== REQUIREMENT ==
Given the listing below, write out exactly the lines starting with the line that has "клиентов возникают возражения;" and going on through the line that has "Prévention des", both kept.

=== Section Start ===

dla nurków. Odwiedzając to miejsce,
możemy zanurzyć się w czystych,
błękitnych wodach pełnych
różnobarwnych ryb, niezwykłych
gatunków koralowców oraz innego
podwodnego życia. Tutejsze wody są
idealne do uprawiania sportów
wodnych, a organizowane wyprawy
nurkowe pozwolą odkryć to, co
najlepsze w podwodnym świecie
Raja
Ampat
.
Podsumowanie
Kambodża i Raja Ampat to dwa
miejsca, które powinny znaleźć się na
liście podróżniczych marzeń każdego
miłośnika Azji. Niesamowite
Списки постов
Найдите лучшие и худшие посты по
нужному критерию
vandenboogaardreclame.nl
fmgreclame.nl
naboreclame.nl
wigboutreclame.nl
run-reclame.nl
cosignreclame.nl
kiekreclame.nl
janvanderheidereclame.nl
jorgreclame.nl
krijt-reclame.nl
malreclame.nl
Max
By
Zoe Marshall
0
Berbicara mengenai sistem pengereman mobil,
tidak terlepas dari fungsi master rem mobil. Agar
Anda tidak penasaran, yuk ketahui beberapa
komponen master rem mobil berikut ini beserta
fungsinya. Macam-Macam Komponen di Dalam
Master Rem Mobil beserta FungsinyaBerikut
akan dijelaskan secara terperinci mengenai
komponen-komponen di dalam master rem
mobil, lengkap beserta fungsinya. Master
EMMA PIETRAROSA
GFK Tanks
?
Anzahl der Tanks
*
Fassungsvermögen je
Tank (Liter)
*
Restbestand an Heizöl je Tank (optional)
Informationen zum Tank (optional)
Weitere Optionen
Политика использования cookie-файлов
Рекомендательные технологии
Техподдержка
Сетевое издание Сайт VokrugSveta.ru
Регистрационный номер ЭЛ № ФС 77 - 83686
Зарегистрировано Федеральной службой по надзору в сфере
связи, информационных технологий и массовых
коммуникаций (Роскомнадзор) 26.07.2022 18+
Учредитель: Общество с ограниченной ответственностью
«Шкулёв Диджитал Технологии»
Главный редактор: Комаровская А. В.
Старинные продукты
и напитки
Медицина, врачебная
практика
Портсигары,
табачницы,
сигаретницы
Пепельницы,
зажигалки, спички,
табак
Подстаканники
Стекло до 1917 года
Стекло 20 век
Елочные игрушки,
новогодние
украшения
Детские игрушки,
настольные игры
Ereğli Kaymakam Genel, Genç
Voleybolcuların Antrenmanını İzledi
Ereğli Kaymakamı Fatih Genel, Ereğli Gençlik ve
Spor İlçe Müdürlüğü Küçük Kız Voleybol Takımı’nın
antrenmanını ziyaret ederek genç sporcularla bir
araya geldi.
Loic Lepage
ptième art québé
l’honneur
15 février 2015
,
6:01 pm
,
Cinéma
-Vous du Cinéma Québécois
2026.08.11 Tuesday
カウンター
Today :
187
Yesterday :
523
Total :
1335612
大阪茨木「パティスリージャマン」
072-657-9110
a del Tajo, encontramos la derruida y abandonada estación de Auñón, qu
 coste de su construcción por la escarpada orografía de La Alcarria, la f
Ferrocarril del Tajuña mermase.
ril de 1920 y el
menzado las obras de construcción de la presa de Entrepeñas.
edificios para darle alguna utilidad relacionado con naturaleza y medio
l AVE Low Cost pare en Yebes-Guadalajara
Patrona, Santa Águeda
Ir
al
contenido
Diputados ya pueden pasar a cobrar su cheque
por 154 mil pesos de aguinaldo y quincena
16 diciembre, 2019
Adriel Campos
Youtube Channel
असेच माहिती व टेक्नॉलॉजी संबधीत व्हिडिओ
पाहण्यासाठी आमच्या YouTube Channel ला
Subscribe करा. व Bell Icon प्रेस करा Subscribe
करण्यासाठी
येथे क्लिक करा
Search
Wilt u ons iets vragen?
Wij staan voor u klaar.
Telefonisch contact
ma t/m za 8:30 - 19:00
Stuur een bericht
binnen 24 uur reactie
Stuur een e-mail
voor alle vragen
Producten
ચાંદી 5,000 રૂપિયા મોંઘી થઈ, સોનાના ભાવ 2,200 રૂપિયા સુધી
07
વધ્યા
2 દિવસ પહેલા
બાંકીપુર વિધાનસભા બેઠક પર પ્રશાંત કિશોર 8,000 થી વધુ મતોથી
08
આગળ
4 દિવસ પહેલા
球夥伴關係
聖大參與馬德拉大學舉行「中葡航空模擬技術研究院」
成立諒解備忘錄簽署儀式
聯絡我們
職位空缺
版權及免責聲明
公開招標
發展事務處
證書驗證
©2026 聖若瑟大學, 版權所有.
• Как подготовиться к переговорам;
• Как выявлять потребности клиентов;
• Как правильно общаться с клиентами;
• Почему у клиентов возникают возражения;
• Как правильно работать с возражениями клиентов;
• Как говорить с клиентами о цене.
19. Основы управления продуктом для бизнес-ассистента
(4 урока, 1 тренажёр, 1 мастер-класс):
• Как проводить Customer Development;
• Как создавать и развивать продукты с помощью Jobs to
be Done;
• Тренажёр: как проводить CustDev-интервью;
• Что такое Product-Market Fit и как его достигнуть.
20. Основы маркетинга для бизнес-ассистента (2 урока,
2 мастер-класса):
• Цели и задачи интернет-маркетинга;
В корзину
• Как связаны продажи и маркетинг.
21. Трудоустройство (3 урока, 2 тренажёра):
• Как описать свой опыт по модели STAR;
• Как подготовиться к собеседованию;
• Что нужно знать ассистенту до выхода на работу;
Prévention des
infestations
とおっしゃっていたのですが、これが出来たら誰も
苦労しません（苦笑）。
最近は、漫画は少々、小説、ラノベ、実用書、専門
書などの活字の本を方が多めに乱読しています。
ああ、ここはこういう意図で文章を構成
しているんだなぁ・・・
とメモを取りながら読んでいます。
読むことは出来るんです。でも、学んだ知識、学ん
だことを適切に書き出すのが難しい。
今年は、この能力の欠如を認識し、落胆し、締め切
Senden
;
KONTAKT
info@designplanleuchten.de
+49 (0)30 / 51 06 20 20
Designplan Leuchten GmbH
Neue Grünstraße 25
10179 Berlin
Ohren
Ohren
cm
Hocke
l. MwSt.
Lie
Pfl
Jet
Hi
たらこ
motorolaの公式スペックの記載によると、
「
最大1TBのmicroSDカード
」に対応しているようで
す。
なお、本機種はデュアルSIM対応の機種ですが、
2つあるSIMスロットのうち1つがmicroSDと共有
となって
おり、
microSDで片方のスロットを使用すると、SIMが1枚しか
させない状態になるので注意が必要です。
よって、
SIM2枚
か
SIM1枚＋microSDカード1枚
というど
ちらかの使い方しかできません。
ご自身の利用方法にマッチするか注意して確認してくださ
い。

=== Section End ===

== REPLY TO THE TASK ==
• Почему у клиентов возникают возражения;
• Как правильно работать с возражениями клиентов;
• Как говорить с клиентами о цене.
19. Основы управления продуктом для бизнес-ассистента
(4 урока, 1 тренажёр, 1 мастер-класс):
• Как проводить Customer Development;
• Как создавать и развивать продукты с помощью Jobs to
be Done;
• Тренажёр: как проводить CustDev-интервью;
• Что такое Product-Market Fit и как его достигнуть.
20. Основы маркетинга для бизнес-ассистента (2 урока,
2 мастер-класса):
• Цели и задачи интернет-маркетинга;
В корзину
• Как связаны продажи и маркетинг.
21. Трудоустройство (3 урока, 2 тренажёра):
• Как описать свой опыт по модели STAR;
• Как подготовиться к собеседованию;
• Что нужно знать ассистенту до выхода на работу;
Prévention des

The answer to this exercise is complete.